Return the data below exactly, please, but drop the pictures.

Source material:
↓
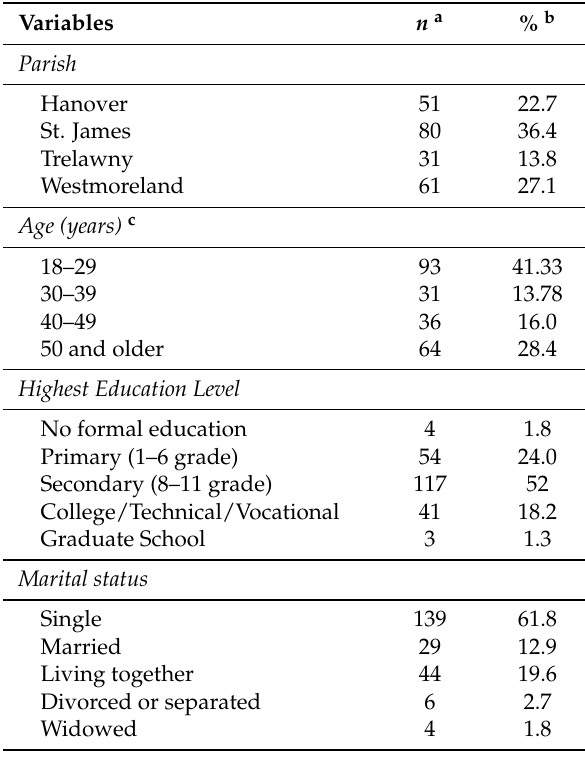
Table 1. Sociodemographic characteristics of intervention participants ( n =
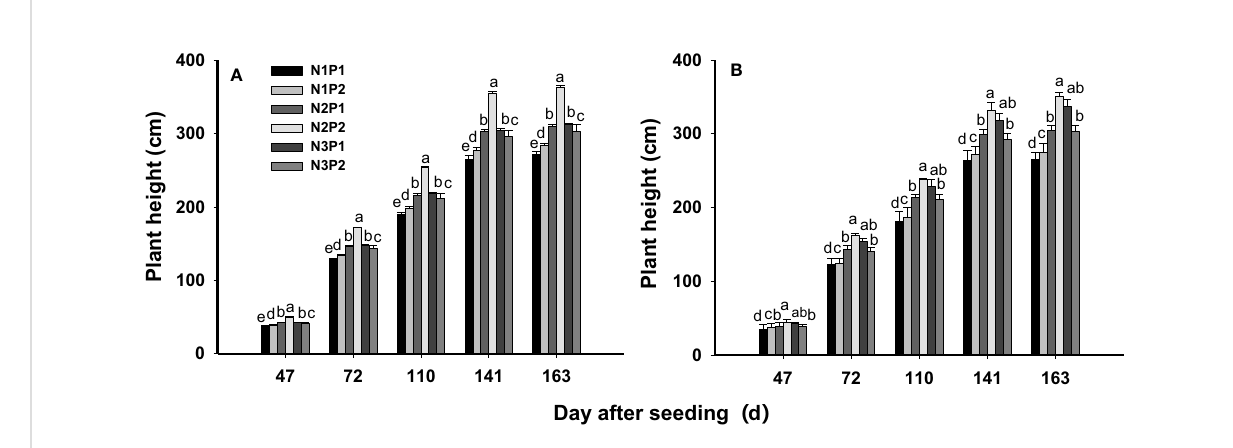
FIGURE 2 Effects of different nitrogen and phosphorus combinations on plant height of sesbania pea at different growth stages in saline soils. Different letters indicate signi fi cant differences between different treatments at same growth stage at P<0.05 level. (A) : 2020, (B) :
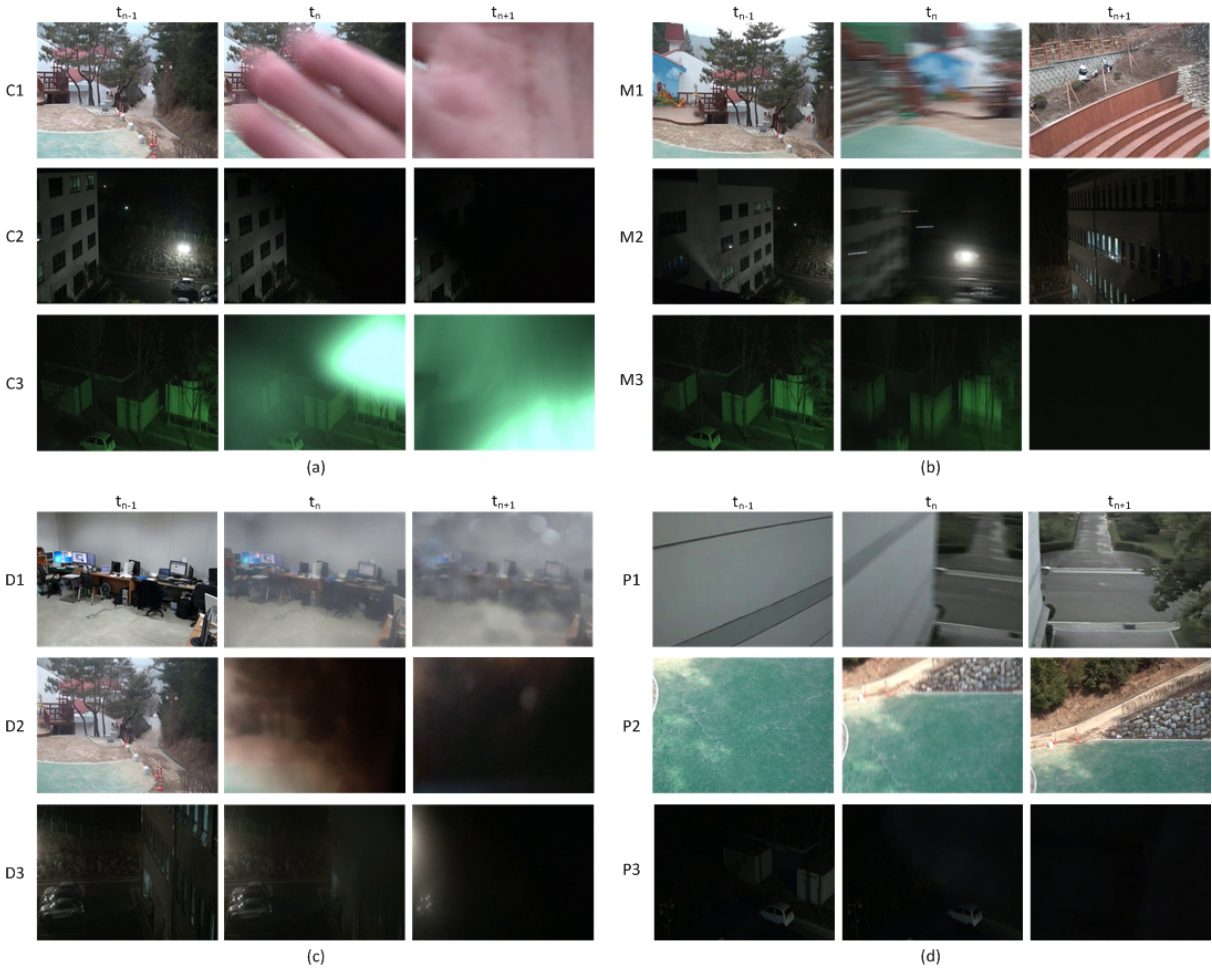
Figure 6. An example image for EDR calculation: ( a ) covered sequences; ( b ) moved sequences; ( c ) defocused sequences; ( d ) plain sequence (simple and plane background or very low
↑
Written solution:
Table 1. Sociodemographic characteristics of intervention participants ( n =
FIGURE 2 Effects of different nitrogen and phosphorus combinations on plant height of sesbania pea at different growth stages in saline soils. Different letters indicate signi fi cant differences between different treatments at same growth stage at P<0.05 level. (A) : 2020, (B) :
Figure 6. An example image for EDR calculation: ( a ) covered sequences; ( b ) moved sequences; ( c ) defocused sequences; ( d ) plain sequence (simple and plane background or very low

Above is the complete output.